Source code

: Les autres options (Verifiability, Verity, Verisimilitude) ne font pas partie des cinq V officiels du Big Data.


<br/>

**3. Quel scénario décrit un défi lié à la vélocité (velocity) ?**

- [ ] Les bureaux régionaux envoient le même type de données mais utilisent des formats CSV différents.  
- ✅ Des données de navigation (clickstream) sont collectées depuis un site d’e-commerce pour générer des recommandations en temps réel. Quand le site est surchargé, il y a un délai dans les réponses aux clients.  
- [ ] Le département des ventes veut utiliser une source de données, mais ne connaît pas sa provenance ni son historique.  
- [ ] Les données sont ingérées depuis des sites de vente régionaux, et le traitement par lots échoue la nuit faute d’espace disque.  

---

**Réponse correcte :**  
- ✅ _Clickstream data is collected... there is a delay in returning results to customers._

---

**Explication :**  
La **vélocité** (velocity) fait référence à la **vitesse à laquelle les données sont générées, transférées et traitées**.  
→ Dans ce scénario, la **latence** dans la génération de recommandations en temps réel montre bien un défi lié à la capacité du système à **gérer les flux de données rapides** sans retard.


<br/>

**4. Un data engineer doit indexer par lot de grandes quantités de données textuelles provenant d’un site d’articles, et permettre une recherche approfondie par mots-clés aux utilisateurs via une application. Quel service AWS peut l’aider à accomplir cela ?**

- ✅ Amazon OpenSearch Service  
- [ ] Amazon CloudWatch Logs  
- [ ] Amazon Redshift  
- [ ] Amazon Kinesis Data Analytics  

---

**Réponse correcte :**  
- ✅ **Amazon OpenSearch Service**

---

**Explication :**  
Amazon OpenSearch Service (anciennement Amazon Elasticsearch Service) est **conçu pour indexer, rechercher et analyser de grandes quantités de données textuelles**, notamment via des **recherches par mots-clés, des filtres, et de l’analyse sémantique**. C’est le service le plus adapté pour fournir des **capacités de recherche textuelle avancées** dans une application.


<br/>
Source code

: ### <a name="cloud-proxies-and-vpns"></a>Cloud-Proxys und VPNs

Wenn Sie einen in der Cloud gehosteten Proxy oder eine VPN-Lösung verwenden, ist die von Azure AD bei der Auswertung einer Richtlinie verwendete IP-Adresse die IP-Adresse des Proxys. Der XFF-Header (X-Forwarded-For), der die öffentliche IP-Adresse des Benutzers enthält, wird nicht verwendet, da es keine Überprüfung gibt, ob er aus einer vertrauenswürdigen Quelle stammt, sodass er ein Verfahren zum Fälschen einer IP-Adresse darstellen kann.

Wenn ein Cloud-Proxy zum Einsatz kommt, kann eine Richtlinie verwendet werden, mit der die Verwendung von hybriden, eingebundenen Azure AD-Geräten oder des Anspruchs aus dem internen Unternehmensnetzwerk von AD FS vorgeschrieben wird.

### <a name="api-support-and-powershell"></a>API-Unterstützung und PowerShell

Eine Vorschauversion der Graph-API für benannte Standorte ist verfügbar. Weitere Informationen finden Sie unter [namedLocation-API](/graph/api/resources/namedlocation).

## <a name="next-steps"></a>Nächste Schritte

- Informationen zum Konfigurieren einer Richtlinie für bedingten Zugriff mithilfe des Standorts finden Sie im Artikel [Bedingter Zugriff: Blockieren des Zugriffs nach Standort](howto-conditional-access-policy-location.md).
───
**What is needed:** Copy all of the records above line for line, without changing any character, markup, or line break.

**Result of the exercise:**
Source code

: Les autres options (Verifiability, Verity, Verisimilitude) ne font pas partie des cinq V officiels du Big Data.


<br/>

**3. Quel scénario décrit un défi lié à la vélocité (velocity) ?**

- [ ] Les bureaux régionaux envoient le même type de données mais utilisent des formats CSV différents.  
- ✅ Des données de navigation (clickstream) sont collectées depuis un site d’e-commerce pour générer des recommandations en temps réel. Quand le site est surchargé, il y a un délai dans les réponses aux clients.  
- [ ] Le département des ventes veut utiliser une source de données, mais ne connaît pas sa provenance ni son historique.  
- [ ] Les données sont ingérées depuis des sites de vente régionaux, et le traitement par lots échoue la nuit faute d’espace disque.  

---

**Réponse correcte :**  
- ✅ _Clickstream data is collected... there is a delay in returning results to customers._

---

**Explication :**  
La **vélocité** (velocity) fait référence à la **vitesse à laquelle les données sont générées, transférées et traitées**.  
→ Dans ce scénario, la **latence** dans la génération de recommandations en temps réel montre bien un défi lié à la capacité du système à **gérer les flux de données rapides** sans retard.


<br/>

**4. Un data engineer doit indexer par lot de grandes quantités de données textuelles provenant d’un site d’articles, et permettre une recherche approfondie par mots-clés aux utilisateurs via une application. Quel service AWS peut l’aider à accomplir cela ?**

- ✅ Amazon OpenSearch Service  
- [ ] Amazon CloudWatch Logs  
- [ ] Amazon Redshift  
- [ ] Amazon Kinesis Data Analytics  

---

**Réponse correcte :**  
- ✅ **Amazon OpenSearch Service**

---

**Explication :**  
Amazon OpenSearch Service (anciennement Amazon Elasticsearch Service) est **conçu pour indexer, rechercher et analyser de grandes quantités de données textuelles**, notamment via des **recherches par mots-clés, des filtres, et de l’analyse sémantique**. C’est le service le plus adapté pour fournir des **capacités de recherche textuelle avancées** dans une application.


<br/>
Source code

: ### <a name="cloud-proxies-and-vpns"></a>Cloud-Proxys und VPNs

Wenn Sie einen in der Cloud gehosteten Proxy oder eine VPN-Lösung verwenden, ist die von Azure AD bei der Auswertung einer Richtlinie verwendete IP-Adresse die IP-Adresse des Proxys. Der XFF-Header (X-Forwarded-For), der die öffentliche IP-Adresse des Benutzers enthält, wird nicht verwendet, da es keine Überprüfung gibt, ob er aus einer vertrauenswürdigen Quelle stammt, sodass er ein Verfahren zum Fälschen einer IP-Adresse darstellen kann.

Wenn ein Cloud-Proxy zum Einsatz kommt, kann eine Richtlinie verwendet werden, mit der die Verwendung von hybriden, eingebundenen Azure AD-Geräten oder des Anspruchs aus dem internen Unternehmensnetzwerk von AD FS vorgeschrieben wird.

### <a name="api-support-and-powershell"></a>API-Unterstützung und PowerShell

Eine Vorschauversion der Graph-API für benannte Standorte ist verfügbar. Weitere Informationen finden Sie unter [namedLocation-API](/graph/api/resources/namedlocation).

## <a name="next-steps"></a>Nächste Schritte

- Informationen zum Konfigurieren einer Richtlinie für bedingten Zugriff mithilfe des Standorts finden Sie im Artikel [Bedingter Zugriff: Blockieren des Zugriffs nach Standort](howto-conditional-access-policy-location.md).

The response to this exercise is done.